ContractsProf Blog

Editor: Jeremy Telman
Oklahoma City University
School of Law

Tuesday, February 2, 2010

Conair to Plaintiff: "Dude, Get a Gmail Account"

Mozilla_thunderbird_empty_screenshot Last week, the Times of Trenton reported on Canella v. Conair Corp., a decision handed down by the Superior Court of New Jersey, Appellate Division, last Christmas Eve. The Times of Trenton article focuses on the fact that Canella was fired for abuse of company e-mail.  It's not as if plaintiff was running a smuggling ring from her desktop.  The "abuse" apparently consisted of correspondence with a former employee of the same company, and so the article serves as a warning to unsuspecting employees that they ought to be more mindful of their use of work e-mail for non-work purposes.

I was surprised that Canella's conduct led to her termination, so I looked up the case to see if there was something more going on.  The full opinion can be found here.  I was immediately struck by the fact that Canella was fired nearly ten years ago.  The court found that she was an at-will employee and that she had knowingly engaged in violations of the firm's employee handbook and so could have been terminated lawfully even if she were not at-will.  So, why did it take ten years to sort this out?
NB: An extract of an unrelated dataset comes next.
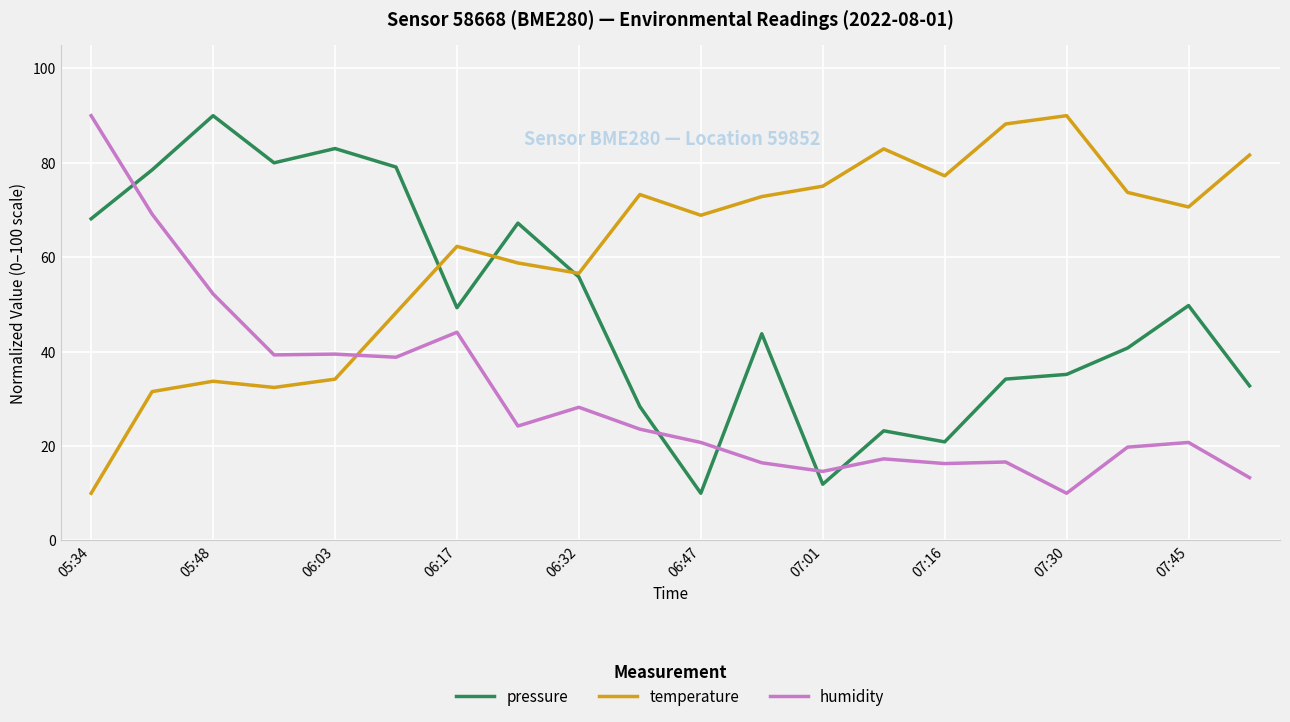

Rank the series by their average value, from lowest to highest.

humidity, pressure, temperature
The opinion is not quite so opaque as the Times of Trenton article but it too is not crystal clear.  It seems that Canella's correspondence was with her ex-lover, who is also a woman.  In the e-mail that triggered her termination, Canella addressed her former partner as "one arrogant, cold, cruel bitch," which has a certain literary appeal to it.  Canella likely suspected that she was singled out not because she was carrying on a private correspondence on work e-mail (who hasn't done that?) but because she had been in a lesbian relationship with a co-worker.  The opinion indicates that her complaint originally included a dscrimination claim but that claim was time-barred.  She was left with a very weak argument that Conair violated a clear public policy mandate by failing to insure the safety of employees in the workplace.  The court had no trouble dismissing that claim.